Build and run example

mcs countIons.cs /reference:ThermoFisher.CommonCore.RawFileReader.dll \
	/reference:ThermoFisher.CommonCore.Data.dll \
	/reference:ThermoFisher.CommonCore.MassPrecisionEstimator.dll \
	/reference:MathNet.Numerics.dll /reference:System.Numerics.dll -out:countIons.exe

mono countIons.exe /path/to/file.raw /path/to/targets.csv

Note

  • Tolerances (mass: 0.0001, time: 0.01 min) are hard-coded, but can be exposed as CLI flags on request.

Key behavior

  • Writes per-scan TSV: <raw>.cI.tsv (scan, BasePeakMass, TIC, title, time, etc.). If an apparently-complete .cI.tsv exists the program will reuse it instead of re-scanning the RAW.

  • Reads a targets CSV (header must include Mass [m/z]). Optional Start [min] and End [min] columns are supported and used as RT windows.

  • Matching rules (current defaults):

    • Observed m/z is parsed from the scan title (e.g. 1120.0691 in ... [email protected] ...). The code does NOT use BasePeakMass for matching.
    • Mass tolerance: absolute difference <= 0.0001.
    • Time window: if Start [min]/End [min] are present, the scan RT must be inside [Start - 0.01, End + 0.01] minutes.
  • Because countIons.cs only uses the precursor m/z parsed from the collected scan title (and an absolute mass tolerance of 0.0001), it cannot reliably discriminate different peptide sequences that share the same monoisotopic mass within that tolerance when their retention-time windows overlap. For example, two peptides with identical or near-identical monoisotopic mass (e.g., "LSLAQEDLISNR" vs "GSLLLGGLDAEASR" in a hypothetical case) will both be counted for the same scan if the scan's RT falls inside both targets' Start/End windows. If you need sequence-level disambiguation you should use additional information (e.g., MS2 fragment matching, narrower mass/time tolerances, or peptide-specific markers) rather than title-only m/z matching.

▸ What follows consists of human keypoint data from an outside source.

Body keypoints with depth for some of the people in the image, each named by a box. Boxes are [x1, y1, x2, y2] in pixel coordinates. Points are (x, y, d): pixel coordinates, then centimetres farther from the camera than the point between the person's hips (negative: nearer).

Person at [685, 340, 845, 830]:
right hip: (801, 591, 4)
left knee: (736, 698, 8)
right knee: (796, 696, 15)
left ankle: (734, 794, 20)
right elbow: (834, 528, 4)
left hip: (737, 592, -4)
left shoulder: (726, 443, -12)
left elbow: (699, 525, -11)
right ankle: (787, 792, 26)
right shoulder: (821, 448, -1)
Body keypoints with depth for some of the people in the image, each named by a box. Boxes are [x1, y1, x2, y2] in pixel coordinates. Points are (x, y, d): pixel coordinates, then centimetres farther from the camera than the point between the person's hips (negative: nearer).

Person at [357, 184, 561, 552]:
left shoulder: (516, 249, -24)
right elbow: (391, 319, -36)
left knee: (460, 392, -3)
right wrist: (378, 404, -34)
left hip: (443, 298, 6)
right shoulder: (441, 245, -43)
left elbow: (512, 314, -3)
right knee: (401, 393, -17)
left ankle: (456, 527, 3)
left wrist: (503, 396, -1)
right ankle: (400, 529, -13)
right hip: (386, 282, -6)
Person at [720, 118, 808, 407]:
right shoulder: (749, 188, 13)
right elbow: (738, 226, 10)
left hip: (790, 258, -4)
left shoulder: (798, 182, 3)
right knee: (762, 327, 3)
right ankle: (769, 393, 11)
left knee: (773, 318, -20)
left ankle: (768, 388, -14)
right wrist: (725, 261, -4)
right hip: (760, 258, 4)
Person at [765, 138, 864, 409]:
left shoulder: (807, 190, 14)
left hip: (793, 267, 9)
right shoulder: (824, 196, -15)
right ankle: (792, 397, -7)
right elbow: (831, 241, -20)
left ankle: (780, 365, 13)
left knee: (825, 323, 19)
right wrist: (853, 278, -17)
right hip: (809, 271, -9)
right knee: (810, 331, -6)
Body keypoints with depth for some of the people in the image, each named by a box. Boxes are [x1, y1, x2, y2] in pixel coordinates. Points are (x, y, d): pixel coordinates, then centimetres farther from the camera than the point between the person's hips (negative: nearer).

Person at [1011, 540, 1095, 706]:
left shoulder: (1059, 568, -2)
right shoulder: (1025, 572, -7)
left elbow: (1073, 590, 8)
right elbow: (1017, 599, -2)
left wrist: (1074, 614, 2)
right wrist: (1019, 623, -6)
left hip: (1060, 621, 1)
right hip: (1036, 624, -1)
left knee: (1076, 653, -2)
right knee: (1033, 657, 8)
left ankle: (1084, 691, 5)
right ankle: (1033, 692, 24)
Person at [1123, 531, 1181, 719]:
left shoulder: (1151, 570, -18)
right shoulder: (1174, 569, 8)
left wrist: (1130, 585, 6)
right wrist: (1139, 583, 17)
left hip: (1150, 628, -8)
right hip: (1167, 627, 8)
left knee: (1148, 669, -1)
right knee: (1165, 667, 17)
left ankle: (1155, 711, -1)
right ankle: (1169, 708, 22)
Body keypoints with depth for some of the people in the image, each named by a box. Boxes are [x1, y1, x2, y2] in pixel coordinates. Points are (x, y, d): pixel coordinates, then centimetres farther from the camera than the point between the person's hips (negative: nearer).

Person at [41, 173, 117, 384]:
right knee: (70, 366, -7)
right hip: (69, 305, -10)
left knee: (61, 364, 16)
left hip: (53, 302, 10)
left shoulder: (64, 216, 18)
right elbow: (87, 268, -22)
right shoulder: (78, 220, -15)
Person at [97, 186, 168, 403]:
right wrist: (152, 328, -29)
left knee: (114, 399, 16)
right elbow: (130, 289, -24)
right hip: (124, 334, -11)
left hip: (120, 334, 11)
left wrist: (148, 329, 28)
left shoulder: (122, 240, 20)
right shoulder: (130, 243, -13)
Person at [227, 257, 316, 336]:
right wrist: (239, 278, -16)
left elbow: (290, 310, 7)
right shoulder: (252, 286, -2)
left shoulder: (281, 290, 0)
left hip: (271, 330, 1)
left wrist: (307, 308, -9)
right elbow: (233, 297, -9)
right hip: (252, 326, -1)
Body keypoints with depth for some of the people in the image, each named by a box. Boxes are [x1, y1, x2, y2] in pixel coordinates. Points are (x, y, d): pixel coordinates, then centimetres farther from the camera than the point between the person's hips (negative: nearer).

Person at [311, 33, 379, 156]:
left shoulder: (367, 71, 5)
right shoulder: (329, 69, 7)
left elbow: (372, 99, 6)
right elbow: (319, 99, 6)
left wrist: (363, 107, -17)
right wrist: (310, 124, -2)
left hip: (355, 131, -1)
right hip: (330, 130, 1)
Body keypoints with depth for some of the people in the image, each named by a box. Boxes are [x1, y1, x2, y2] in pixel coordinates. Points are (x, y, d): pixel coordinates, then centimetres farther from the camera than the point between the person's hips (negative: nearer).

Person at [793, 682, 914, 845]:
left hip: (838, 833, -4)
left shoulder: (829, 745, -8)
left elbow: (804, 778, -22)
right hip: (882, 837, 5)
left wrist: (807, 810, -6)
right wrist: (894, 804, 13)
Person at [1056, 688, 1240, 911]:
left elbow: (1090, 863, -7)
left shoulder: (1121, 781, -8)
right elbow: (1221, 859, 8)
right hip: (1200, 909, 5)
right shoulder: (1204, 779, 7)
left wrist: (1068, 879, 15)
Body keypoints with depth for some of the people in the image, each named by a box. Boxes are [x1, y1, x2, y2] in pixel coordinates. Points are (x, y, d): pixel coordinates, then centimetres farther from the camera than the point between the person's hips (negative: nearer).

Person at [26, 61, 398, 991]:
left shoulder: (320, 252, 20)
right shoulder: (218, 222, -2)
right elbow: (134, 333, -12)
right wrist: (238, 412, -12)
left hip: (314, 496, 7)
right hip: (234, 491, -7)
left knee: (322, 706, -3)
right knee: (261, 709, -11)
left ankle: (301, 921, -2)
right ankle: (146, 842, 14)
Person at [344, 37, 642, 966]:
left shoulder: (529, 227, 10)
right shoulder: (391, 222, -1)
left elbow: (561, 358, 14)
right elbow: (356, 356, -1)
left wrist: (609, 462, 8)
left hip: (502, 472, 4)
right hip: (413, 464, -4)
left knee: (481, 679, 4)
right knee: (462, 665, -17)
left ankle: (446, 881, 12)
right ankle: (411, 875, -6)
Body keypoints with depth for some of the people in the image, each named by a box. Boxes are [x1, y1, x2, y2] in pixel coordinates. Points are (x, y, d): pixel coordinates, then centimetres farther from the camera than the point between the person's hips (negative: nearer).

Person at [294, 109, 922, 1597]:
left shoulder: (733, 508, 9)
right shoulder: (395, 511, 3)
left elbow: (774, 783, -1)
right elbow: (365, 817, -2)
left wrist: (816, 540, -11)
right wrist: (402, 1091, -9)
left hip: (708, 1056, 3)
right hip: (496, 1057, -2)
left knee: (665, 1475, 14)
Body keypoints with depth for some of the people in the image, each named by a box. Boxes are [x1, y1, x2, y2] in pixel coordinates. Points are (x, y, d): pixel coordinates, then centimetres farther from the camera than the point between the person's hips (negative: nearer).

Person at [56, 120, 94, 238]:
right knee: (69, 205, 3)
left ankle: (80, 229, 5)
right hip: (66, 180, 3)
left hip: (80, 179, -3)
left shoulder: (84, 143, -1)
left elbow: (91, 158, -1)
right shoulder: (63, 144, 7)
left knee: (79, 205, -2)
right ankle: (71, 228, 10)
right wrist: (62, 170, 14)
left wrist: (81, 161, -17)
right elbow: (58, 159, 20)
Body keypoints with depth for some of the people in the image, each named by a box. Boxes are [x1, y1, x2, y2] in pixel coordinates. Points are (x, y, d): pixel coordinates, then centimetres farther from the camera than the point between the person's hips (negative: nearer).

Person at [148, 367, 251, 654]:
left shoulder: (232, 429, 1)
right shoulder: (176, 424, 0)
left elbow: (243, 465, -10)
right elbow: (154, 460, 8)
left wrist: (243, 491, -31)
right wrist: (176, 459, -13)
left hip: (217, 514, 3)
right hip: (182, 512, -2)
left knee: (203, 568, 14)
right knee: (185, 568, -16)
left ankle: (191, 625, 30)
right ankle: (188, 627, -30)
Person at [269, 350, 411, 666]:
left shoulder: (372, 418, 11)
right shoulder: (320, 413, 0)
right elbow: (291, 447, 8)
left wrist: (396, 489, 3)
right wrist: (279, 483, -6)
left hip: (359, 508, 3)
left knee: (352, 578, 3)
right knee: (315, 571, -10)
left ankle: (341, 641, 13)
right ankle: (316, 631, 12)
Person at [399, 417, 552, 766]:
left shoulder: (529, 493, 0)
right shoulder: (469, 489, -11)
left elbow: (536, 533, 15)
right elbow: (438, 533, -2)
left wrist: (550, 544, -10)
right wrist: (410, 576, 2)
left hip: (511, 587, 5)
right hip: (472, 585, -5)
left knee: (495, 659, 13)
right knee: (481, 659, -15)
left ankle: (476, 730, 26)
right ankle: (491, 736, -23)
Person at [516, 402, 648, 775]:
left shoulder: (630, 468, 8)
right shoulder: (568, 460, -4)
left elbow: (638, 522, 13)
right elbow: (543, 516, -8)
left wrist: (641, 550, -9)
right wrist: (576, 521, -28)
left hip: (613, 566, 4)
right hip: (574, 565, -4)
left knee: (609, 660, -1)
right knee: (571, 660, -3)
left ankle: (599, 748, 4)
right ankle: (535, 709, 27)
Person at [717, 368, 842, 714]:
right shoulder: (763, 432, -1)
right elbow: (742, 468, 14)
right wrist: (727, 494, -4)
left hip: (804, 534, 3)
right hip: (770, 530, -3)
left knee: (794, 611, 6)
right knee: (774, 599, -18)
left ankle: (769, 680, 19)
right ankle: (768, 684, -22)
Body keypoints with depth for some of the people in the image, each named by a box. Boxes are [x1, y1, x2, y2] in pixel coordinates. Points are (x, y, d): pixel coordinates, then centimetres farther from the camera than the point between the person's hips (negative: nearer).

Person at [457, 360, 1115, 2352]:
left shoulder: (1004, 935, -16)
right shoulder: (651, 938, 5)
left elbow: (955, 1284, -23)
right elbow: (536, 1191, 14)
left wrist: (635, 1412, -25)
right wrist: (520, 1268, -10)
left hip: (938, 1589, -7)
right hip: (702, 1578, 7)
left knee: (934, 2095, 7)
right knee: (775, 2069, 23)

Note about accumulated intensities

  • In the present implementation, when a single scan matches multiple targets the scan's TIC is added to each matching target's AccumulatedTIC. In other words, the same ion intensity can be "double-counted" (or counted multiple times) across targets. All such cases are listed in the <raw>.<csv-basename>.duplicated_scans.tsv report so you can find and inspect duplicated assignments.
  • Because countIons.cs only uses the precursor m/z parsed from the collected scan title (and an absolute mass tolerance of 0.0001), it cannot reliably discriminate different peptide sequences that share the same monoisotopic mass within that tolerance when their retention-time windows overlap. For example, two peptides with identical or near-identical monoisotopic mass (e.g., "LSLAQEDLISNR" vs "GSLLLGGLDAEASR" in a hypothetical case) will both be counted for the same scan if the scan's RT falls inside both targets' Start/End windows. If you need sequence-level disambiguation you should use additional information (e.g., MS2 fragment matching, narrower mass/time tolerances, or peptide-specific markers) rather than title-only m/z matching.

Outputs

  • Accumulation CSV: <raw>.<csv-basename> — contains the original target CSV fields plus AccumulatedTIC,MatchedCount,MatchedMasses,MatchedTimes. MatchedMasses lists the per-scan identifiers (scan numbers) joined by semicolons.
  • Duplicates report: <raw>.<csv-basename>.duplicated_scans.tsv — scans matched to more than one target; includes the full per-scan row and the full target CSV rows for each matching target.
  • Unmatched report: <raw>.<csv-basename>.unmatched_scans.tsv — per-scan rows with no matching target.
  • A concise match summary is printed to the console (counts and report paths).

Future work

  • A natural next step is to actually inspect MS2 fragment spectra (fragment ion matching) to disambiguate peptides that share precursor m/z. Implementing fragment-based matching would allow sequence-level confirmation (for example by matching theoretical fragment ions or using a lightweight search engine) and avoid counting ambiguous precursors based on title-only m/z. This is planned as a future enhancement.